6/16/2013

Bay Colony Shakespeare Company's "Hamlet": To See or Not to See

Is there something rotten in the town of Hanover? Or dare one hope that a fledgling theatrical company is successful in presenting its first production of Shakespeare at their new home, Laura’s Center for the Arts Theater at the Hanover Emilson YMCA? ‘Tis a mouthful, but also ‘tis a collaboration devoutly to be wished. But a truly professional production at a venue in the burbs? While it’s true that there are more things in heaven and earth than are dreamt of, it’s also often true that regional companies attempting Shakespeare (especially “Hamlet”, his longest and arguably most popular work) are more matter with less art, with soaring thoughts remaining below. Not so with this production of the four hundred year old tragedy, by the Bay Colony Shakespeare Company. What a piece of work is this “Hamlet”!   Doubt truth to be a liar, but never doubt one’s admiration for this company, nor doubt whether to see or not to see it. This is an exciting new beginning for a company with great promise that is already delivering on that promise, at extraordinarily low ticket prices, given such an amazing ensemble of actors.

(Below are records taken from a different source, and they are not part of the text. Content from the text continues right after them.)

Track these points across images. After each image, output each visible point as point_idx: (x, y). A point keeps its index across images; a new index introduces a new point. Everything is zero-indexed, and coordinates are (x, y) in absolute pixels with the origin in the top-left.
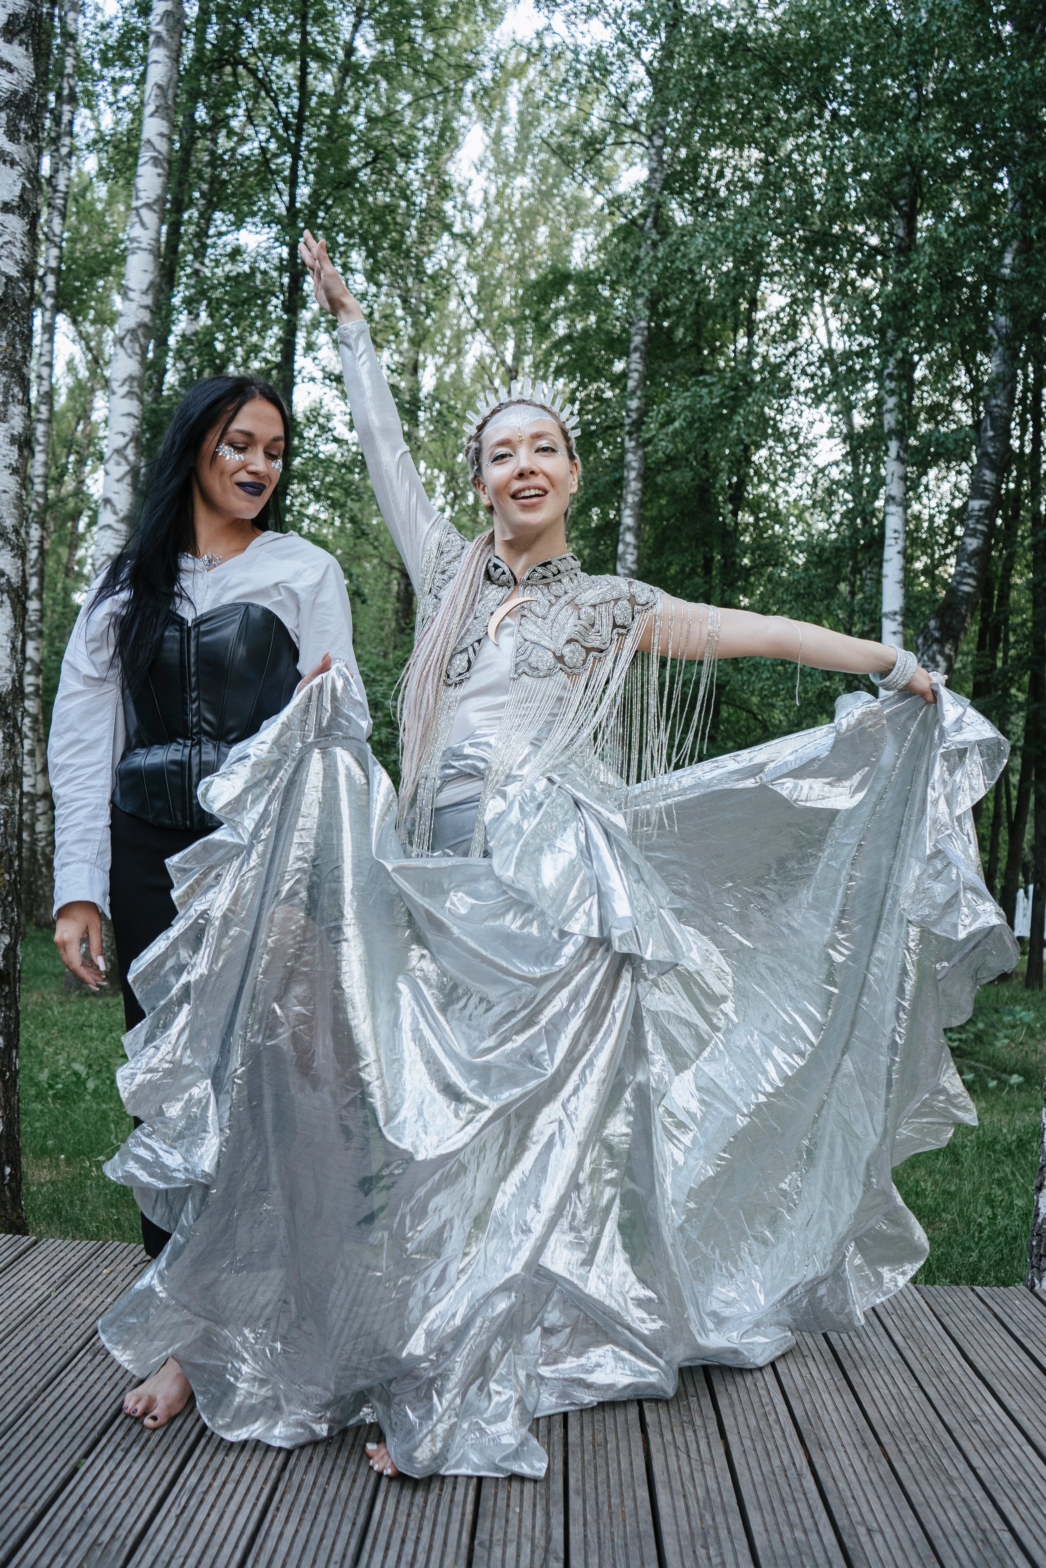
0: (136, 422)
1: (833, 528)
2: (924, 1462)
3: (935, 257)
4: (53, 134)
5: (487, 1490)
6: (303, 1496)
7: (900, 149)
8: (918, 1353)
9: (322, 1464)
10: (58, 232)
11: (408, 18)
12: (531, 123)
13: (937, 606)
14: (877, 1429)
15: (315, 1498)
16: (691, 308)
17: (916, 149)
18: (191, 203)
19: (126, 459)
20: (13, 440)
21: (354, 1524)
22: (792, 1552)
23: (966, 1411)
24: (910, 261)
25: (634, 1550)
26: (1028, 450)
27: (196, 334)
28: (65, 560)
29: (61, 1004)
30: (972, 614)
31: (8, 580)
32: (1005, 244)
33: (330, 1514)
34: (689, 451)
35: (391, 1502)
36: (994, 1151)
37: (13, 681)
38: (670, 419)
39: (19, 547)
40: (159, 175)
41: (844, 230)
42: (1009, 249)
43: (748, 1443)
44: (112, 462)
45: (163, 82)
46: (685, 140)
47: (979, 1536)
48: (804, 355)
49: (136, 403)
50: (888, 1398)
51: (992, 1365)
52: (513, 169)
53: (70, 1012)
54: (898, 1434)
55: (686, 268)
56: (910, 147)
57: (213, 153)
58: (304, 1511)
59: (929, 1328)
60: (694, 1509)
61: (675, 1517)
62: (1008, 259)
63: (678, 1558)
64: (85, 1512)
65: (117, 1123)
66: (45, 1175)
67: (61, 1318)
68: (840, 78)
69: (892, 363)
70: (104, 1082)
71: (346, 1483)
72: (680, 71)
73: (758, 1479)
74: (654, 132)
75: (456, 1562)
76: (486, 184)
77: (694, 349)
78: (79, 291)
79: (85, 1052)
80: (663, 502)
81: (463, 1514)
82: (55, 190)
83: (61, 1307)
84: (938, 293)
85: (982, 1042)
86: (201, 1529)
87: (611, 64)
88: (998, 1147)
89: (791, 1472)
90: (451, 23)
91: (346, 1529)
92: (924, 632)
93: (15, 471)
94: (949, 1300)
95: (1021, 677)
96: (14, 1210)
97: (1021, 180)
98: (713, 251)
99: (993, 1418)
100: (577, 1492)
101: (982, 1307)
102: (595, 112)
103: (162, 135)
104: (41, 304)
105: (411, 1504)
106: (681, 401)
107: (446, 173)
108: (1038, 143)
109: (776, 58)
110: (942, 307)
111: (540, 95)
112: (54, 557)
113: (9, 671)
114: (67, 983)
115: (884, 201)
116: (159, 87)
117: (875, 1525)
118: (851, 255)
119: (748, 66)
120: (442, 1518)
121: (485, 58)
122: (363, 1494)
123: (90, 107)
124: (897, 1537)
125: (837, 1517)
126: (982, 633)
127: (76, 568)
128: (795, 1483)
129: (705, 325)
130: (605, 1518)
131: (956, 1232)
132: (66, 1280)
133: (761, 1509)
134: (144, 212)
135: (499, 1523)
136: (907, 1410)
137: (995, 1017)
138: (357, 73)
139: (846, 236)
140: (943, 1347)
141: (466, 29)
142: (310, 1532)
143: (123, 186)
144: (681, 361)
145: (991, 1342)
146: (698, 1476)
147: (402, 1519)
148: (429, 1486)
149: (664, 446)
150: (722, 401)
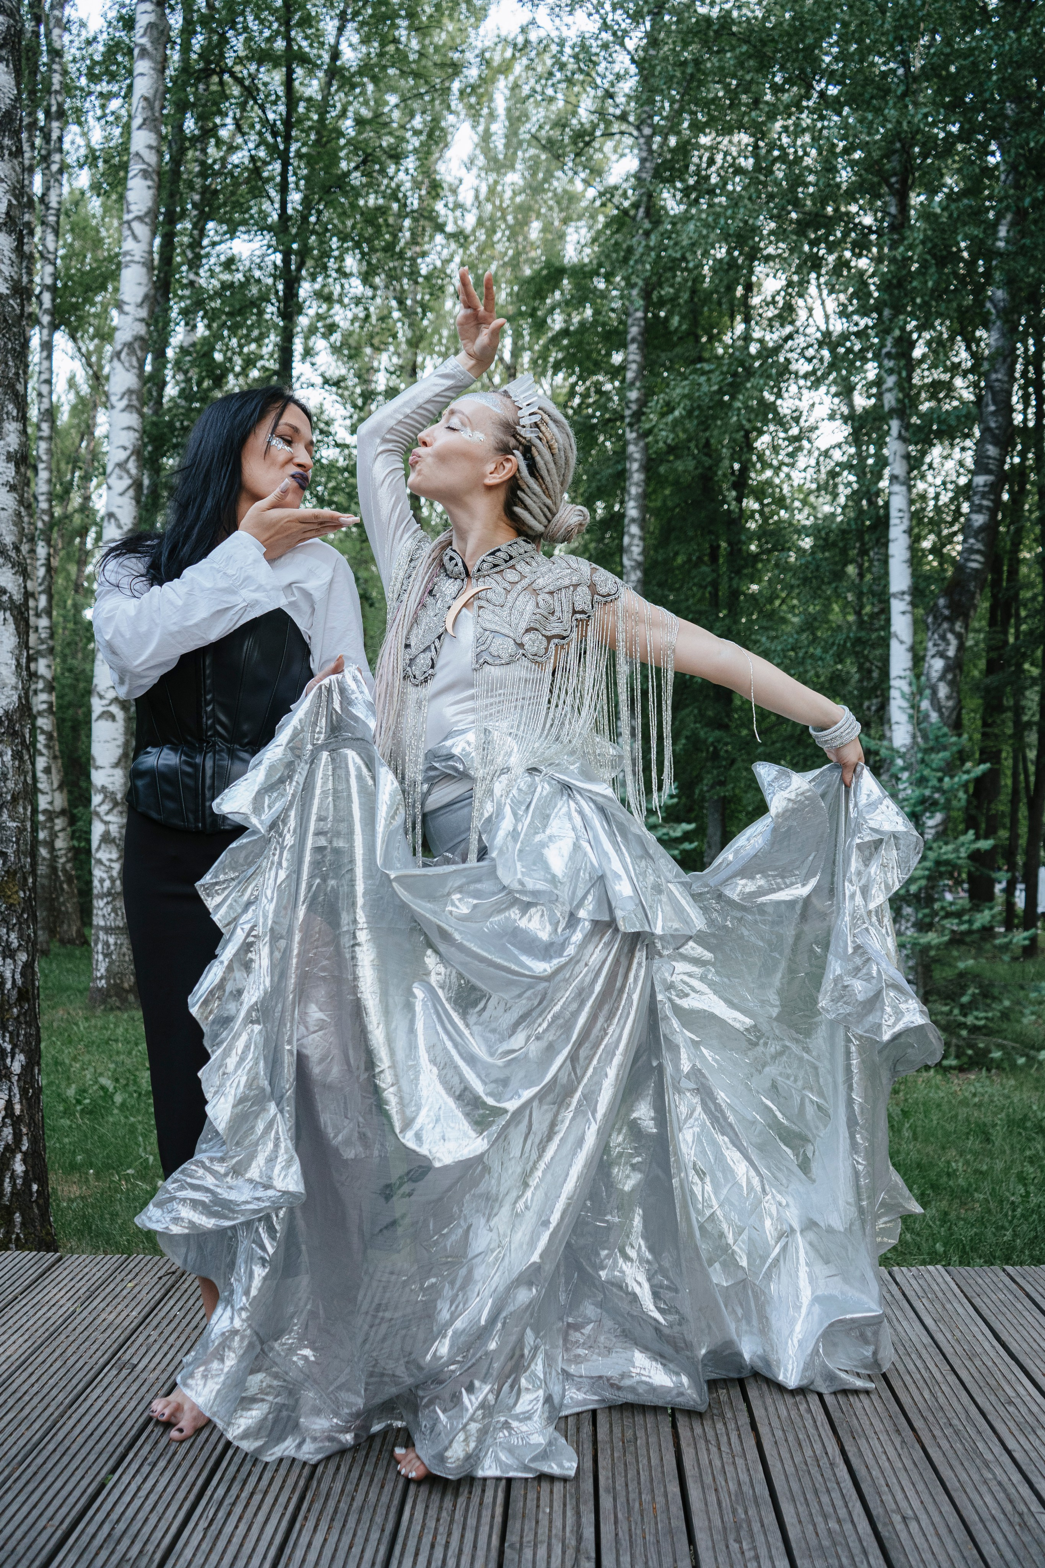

This above all, to their own selves they’re true, and so it follows that their acting couldn’t be false to any theatergoer. As is so often true of ensembles, when good actors come, they come in battalions. This version of the play stars Neil McGarry (who is also the Producing Artistic Director of the company) in the title role, in an exhilaratingly athletic performance. Jessica Webb is his Ophelia (very believably deranged), with Dana Block as Gertrude (and frailty never named this woman), Ron Lacey as both Claudius and the Ghost (and a 2012 Elliot Norton Award nominee, a little more than kin and way less than kind), Bill Salem as a very animated Polonius, James Bocock as an engaging Laertes, and Omar Robinson as Horatio (another 2012 Elliot Norton Award nominee). The rest of the cast (with several excellent current or recent Boston Conservatory students) includes David Frank (as Player King/Francisco/Gravedigger), Lydia Barnett-Mulligan as Rosencrantz/ Osric (and especially good as the latter), Mike Maloney (as Guildenstern/Fortinbras), Emily Shankman (as Marcellus/
Player Queen/Gentlewoman), Paige Berkovitz as Voltemand/Player Lucianus/Gravedigger), Jonathan Luke Stevens (with great stage presence as Reynaldo/Player/Sergeant/Pallbearer), and Alexis Scheer (as Bernardo/Messenger/Captain/Priest). As superbly directed by Christopher James Webb, they’re all to the Shakespearean manner born. His ingenious use of multiple adjunct playing spaces is wonderfully creative. In action how like an angel it is, including the swordplay and the staging of his barefoot Hamlet‘s famous soliloquy, which won’t be revealed here.

This “Hamlet” is no indecisive portrait, but an intentionally politically centered one. With a play so frequently performed and a plot so universally familiar but by no means vulgar (and inspiring other works too numerous to mention, even including an animated Disney version in “The Lion King”), one’s critique of any production might struggle to refrain from comparisons to earlier incarnations that are the stuff of legend. Yet, as Shakespeare puts it in the play in question, one must be cruel, only to be kind; at least, one must be as objective as possible, primarily about the venue itself. The performance space is filled with hard surfaces, such as a concrete floor, which make for serious auditory challenges, where words fly up, sometimes never to return. In the end, though, the play’s the thing, wherein they catch the conscience of an audience. And speaking of ends, one could be forgiven for praying that one’s too, too solid flesh would melt, thaw and resolve itself into a dew, considering the length of the work (an abridged, nonetheless daunting, three and a quarter hours, alleviated by truly comfortable chairs). That aside, since brevity is the soul of wit, let it simply be said: neither a borrower nor a lender be, but get thee, not to a nunnery, but to the Hanover YMCA, and somehow procure a ticket. What memories to carry into sleep, perchance to dream, and what pictures to recall that are so imprinted on one’s mind! Goodnight, sweet imprints, and flights of angels sing thee to thy rest, for that sound you hear will be the overwhelmingly enthusiastic response of the audience, as well as a celebration of all that‘s right in the town of Hanover; the rest is silence.